Testo di partenza:
======
Con l’appello in esame, il Ministero della Giustizia impugna la sentenza 8 marzo 2010 n. 313, con la quale il TAR Calabria, sez. II, in accoglimento del ricorso proposto da B. M. L., ha dichiarato la sussistenza del silenzio inadempimento tenuto dalla Commissione preposta agli esami per l’iscrizione all’albo degli avvocati – anno 2007, operante presso la Corte di Appello di Catanzaro, in relazione all’obbligo di sottoporre la ricorrente alla prova orale dei predetti esami, ai quali era stata ammessa dalla III sottocommissione operante presso la Corte d’Appello di Lecce.

Nel caso in esame, la dott. B. aveva, in altro e precedente giudizio, impugnato il giudizio negativo della prova scritta sostenuta nell’ambito del predetto esame di abilitazione e quest’ultimo era stato annullato dal TAR Puglia, sez. Lecce, con sentenza 25 marzo 2009 n. 746, per difetto di motivazione, non essendosi ritenuta adeguata la mera apposizione del voto numerico.

A seguito di ciò, per un verso, si è riproceduto (in data 27 maggio 2009) alla valutazione degli elaborati, con risultato positivo per tutte le tre prove scritte; per altro verso, l’esecutività della sentenza del TAR, a seguito di appello dell’amministrazione, è stata sospesa da questo Consiglio di Stato, con ordinanza 2 luglio 2009 n. 3423.

La Commissione esaminatrice non ha proseguito nel procedimento amministrativo, facendo sostenere alla candidata gli esami orali, e da ciò ha avuto origine il giudizio avverso il silenzio inadempimento dell’amministrazione, definito in I grado con la sentenza oggetto del presente appello.

Secondo il Tribunale, nel caso di specie "è necessario verificare quale sia la natura dell’attività amministrativa svolta dalla III sottocommissione di Lecce in ordine alla valutazione delle prove scritte, successivamente all’emanazione della sentenza". Ed infatti, secondo il I giudice, "se tale attività sia stata di stretta attuazione della predetta sentenza, l’intervenuta ordinanza del Consiglio di stato che ha sospeso gli effetti della sentenza giustifica una interruzione del procedimento amministrativo in corso, con conseguente insussistenza dell’obbligo di concluderlo mediante lo svolgimento della prova orale"; al contrario, "se invece si ritiene che l’attività dell’amministrazione abbia una sua autonomia sussiste il dovere di portare a termine l’iter procedimentale".

Ne consegue che "nel caso in esame, l’esecuzione della sentenza imponeva soltanto di esprimere una motivazione adeguata non limitata all’apposizione di un voto numerico", laddove la sottocommissione "ha invece provveduto ad un riesercizio del potere con una nuova valutazione tecnica sostanziale in ordine alla pretesa fatta valere dalla ricorrente". Ciò si evince dal fatto che "non soltanto è stata apposta una motivazione rispondente ai criteri indicati dal giudice di I grado, ma gli elaborati scritti sono stati ritenuti sufficienti all’esito di un rinnovato giudizio espresso dall’amministrazione".

Da ciò consegue che l’ordinanza del Consiglio di Stato "non ha determinato un arresto procedimentale" e l’amministrazione "è obbligata a continuare nell’esercizio del potere".
======
Dati di partenza:
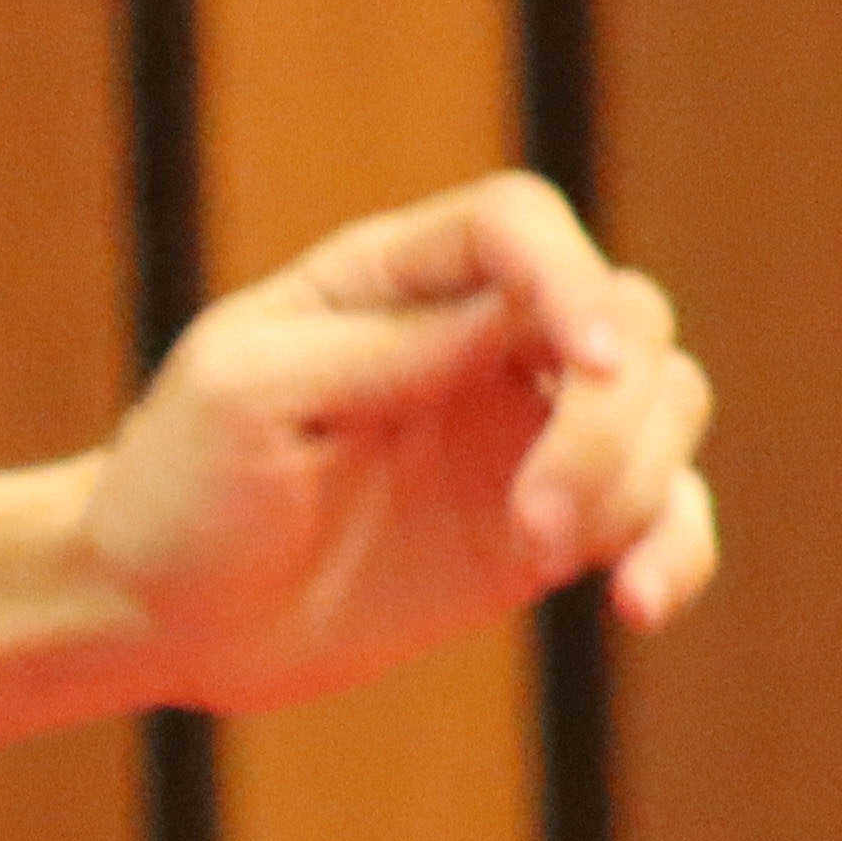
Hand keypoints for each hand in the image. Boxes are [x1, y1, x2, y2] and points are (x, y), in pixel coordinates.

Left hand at [81, 170, 719, 713]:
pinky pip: (661, 514)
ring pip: (666, 404)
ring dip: (639, 482)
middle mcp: (478, 337)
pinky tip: (637, 604)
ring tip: (549, 557)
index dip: (571, 278)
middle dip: (611, 415)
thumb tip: (508, 320)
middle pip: (623, 317)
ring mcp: (522, 431)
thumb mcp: (244, 397)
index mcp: (391, 278)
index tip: (587, 366)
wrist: (166, 613)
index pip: (519, 227)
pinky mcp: (547, 526)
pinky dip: (676, 549)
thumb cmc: (183, 484)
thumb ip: (374, 351)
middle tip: (537, 522)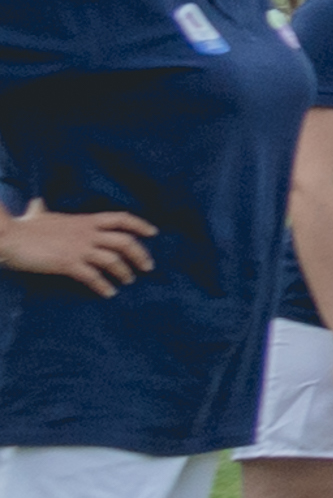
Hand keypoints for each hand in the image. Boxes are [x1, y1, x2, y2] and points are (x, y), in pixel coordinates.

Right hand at [0, 203, 150, 295]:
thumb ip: (42, 209)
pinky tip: (109, 293)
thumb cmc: (24, 228)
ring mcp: (79, 248)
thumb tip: (37, 203)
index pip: (121, 219)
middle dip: (140, 254)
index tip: (153, 233)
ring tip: (129, 281)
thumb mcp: (39, 214)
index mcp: (85, 220)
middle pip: (125, 241)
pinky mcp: (67, 264)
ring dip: (124, 272)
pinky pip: (92, 277)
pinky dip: (103, 286)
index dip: (140, 224)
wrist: (10, 238)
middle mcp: (87, 233)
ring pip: (113, 260)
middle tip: (148, 267)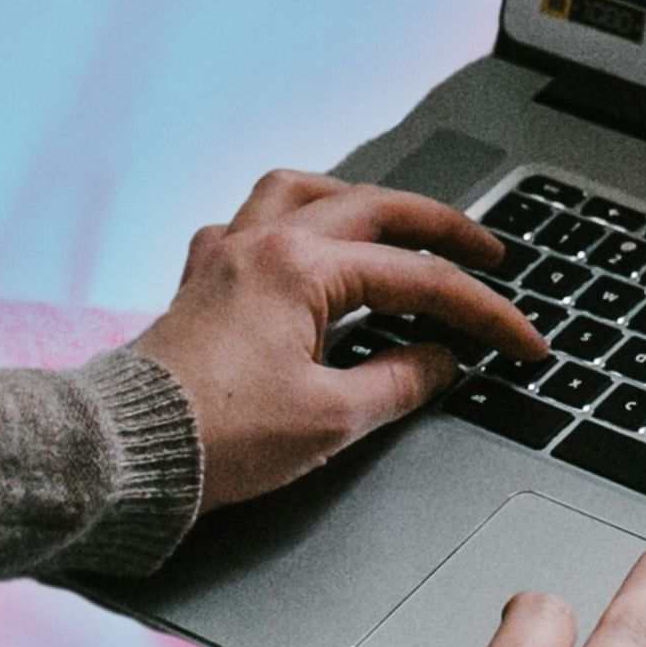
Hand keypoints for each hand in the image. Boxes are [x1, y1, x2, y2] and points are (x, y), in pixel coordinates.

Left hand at [127, 170, 550, 507]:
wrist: (124, 455)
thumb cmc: (215, 439)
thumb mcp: (331, 420)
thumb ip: (400, 380)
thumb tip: (441, 362)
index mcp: (301, 269)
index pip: (418, 280)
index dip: (483, 312)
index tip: (521, 341)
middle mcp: (262, 244)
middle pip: (373, 208)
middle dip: (440, 227)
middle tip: (487, 250)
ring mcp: (226, 256)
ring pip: (303, 191)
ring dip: (358, 200)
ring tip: (394, 222)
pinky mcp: (200, 282)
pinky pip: (250, 221)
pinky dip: (289, 222)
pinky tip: (304, 246)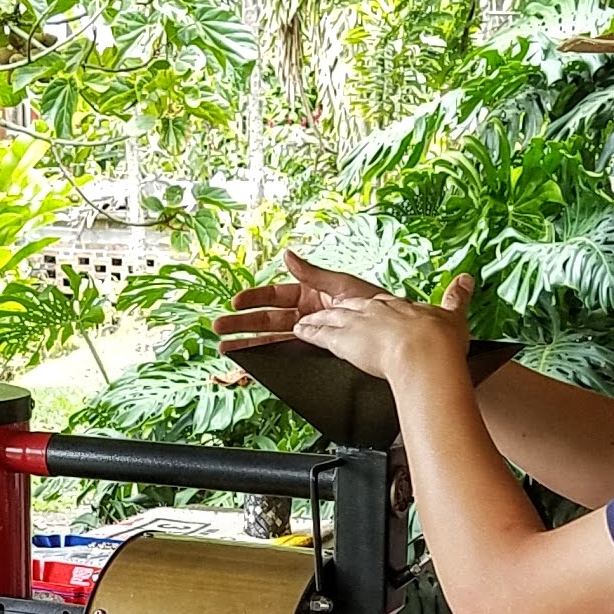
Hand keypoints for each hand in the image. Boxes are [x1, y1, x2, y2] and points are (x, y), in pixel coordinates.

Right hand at [213, 248, 384, 342]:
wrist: (395, 332)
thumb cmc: (375, 305)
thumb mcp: (341, 284)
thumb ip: (311, 273)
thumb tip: (287, 254)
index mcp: (312, 295)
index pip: (275, 297)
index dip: (254, 299)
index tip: (235, 302)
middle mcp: (308, 316)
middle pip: (268, 320)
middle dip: (242, 323)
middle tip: (218, 328)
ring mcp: (311, 335)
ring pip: (273, 338)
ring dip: (248, 342)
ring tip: (225, 347)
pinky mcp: (317, 351)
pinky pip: (289, 353)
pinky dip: (269, 356)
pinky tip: (252, 358)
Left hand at [294, 256, 474, 384]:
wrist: (426, 354)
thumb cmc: (439, 342)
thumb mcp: (453, 315)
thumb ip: (457, 297)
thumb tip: (466, 280)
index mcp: (398, 305)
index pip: (375, 302)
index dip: (366, 304)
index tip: (360, 305)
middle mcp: (373, 310)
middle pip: (347, 307)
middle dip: (334, 311)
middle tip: (320, 312)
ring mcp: (357, 324)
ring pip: (330, 318)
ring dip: (316, 320)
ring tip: (302, 323)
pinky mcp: (344, 341)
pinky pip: (320, 335)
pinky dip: (309, 332)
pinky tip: (300, 332)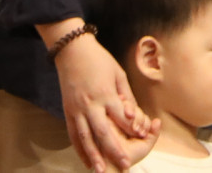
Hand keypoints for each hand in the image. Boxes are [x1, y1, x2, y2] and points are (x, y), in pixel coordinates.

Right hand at [51, 28, 155, 172]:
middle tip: (124, 165)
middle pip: (104, 133)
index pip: (121, 117)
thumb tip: (135, 116)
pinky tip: (85, 160)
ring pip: (85, 138)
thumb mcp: (118, 74)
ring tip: (100, 170)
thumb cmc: (99, 60)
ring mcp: (77, 110)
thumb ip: (126, 96)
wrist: (71, 51)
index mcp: (106, 94)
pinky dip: (79, 149)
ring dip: (94, 156)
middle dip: (114, 151)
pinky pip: (73, 135)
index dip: (133, 128)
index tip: (143, 138)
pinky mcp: (68, 112)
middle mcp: (90, 105)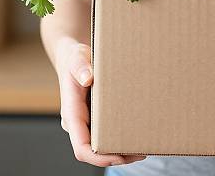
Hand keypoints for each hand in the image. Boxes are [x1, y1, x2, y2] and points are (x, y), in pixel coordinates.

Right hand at [57, 40, 145, 166]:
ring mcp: (87, 120)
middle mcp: (78, 122)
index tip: (119, 156)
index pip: (81, 147)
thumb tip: (88, 79)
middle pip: (93, 151)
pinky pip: (105, 133)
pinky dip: (120, 137)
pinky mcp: (95, 116)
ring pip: (100, 144)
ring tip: (143, 147)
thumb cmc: (74, 59)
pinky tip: (137, 133)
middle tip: (141, 152)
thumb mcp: (77, 59)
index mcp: (71, 113)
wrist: (73, 57)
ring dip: (120, 150)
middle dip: (116, 156)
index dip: (99, 157)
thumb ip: (80, 68)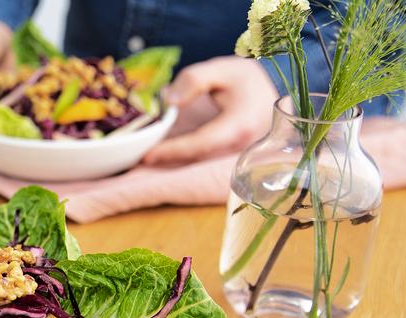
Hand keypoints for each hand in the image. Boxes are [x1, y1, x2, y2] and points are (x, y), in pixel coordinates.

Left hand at [143, 56, 278, 164]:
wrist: (271, 89)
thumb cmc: (247, 78)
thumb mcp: (222, 69)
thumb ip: (194, 80)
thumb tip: (169, 101)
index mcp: (238, 125)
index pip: (200, 144)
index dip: (173, 151)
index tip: (147, 155)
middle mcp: (237, 145)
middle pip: (195, 157)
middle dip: (164, 159)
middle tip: (134, 159)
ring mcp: (232, 152)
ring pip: (196, 160)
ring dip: (169, 160)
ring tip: (140, 158)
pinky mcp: (226, 153)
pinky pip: (200, 157)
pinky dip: (178, 156)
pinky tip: (158, 152)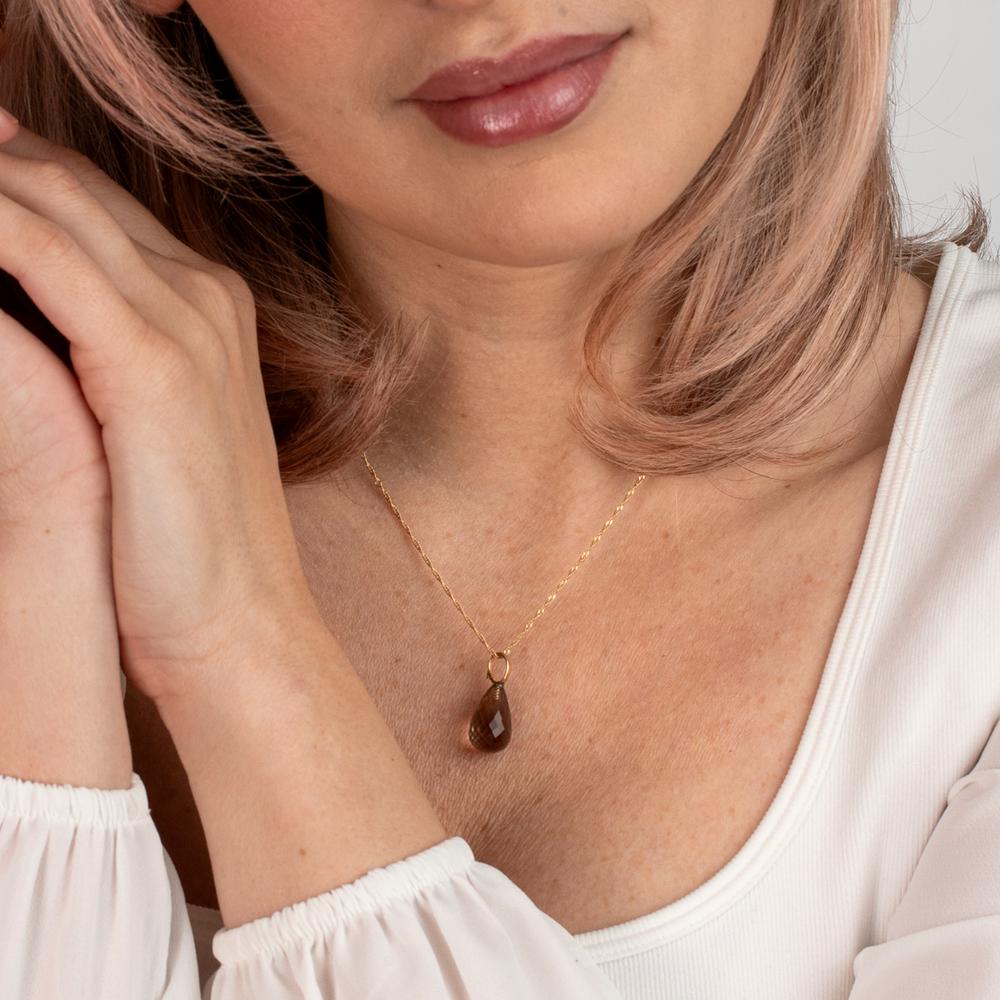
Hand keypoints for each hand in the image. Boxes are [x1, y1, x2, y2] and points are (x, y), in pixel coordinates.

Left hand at [0, 116, 321, 702]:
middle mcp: (204, 293)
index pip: (84, 199)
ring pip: (44, 197)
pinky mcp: (154, 363)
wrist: (243, 623)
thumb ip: (96, 356)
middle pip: (59, 179)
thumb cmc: (184, 545)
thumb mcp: (144, 431)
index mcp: (207, 304)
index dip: (4, 173)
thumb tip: (27, 327)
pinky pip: (38, 252)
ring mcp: (189, 320)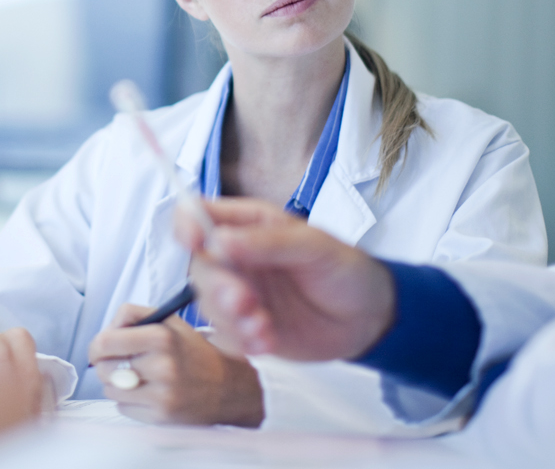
======
Consegna 1:
Trascrivi senza alcuna modifica il passo del testo di partenza che si apre con le parole contenenti "La Commissione esaminatrice" e si chiude con "del presente appello.".
Consegna 2:
Prosegui il testo di partenza sul ricorso contro il silenzio della Commissione d'esame per avvocati dal punto in cui si interrompe.

Soluzione dell'esercizio 1:
La Commissione esaminatrice non ha proseguito nel procedimento amministrativo, facendo sostenere alla candidata gli esami orali, e da ciò ha avuto origine il giudizio avverso il silenzio inadempimento dell’amministrazione, definito in I grado con la sentenza oggetto del presente appello.

Soluzione dell'esercizio 2:
Avverso tale sentenza, vengono proposti i seguenti motivi di appello:

a) violazione e/o falsa applicazione art. 2 l. n. 241/1990; art. 21 bis l. n. 1034/1971; art. 336, co. 2, c.p.c.; violazione del giudicato cautelare del Consiglio di Stato, costituito dall’ord. n. 3423/2009; insussistenza dell’obbligo in capo all’amministrazione di sottoporre la candidata alla prova orale; ciò in quanto, contrariamente a quanto ritenuto dal I giudice, "con la sentenza n. 746/2009 il TAR Lecce non si era affatto limitato ad ordinare all’amministrazione di esplicitare le ragioni del giudizio di inidoneità, espresso in forma soltanto numerica, ma aveva espressamente ordinato alla P.A. di rinnovare la valutazione degli elaborati", e tanto la Commissione ha fatto in espressa esecuzione di tale sentenza "senza prestare alcuna acquiescenza ad un provvedimento giurisdizionale immediatamente esecutivo, avverso il quale ha anzi proposto appello" e senza agire in autotutela;

b) incompetenza funzionale inderogabile del TAR Catanzaro in merito alla res controversa; poiché la valutazione della nuova correzione e valutazione degli elaborati è questione riservata al Consiglio di Stato "al quale spetta, in via esclusiva, di decidere sulla eventuale improcedibilità per (sopravvenuta) cessazione della materia del contendere dell’appello erariale avverso la sentenza del TAR Lecce n. 746/2009".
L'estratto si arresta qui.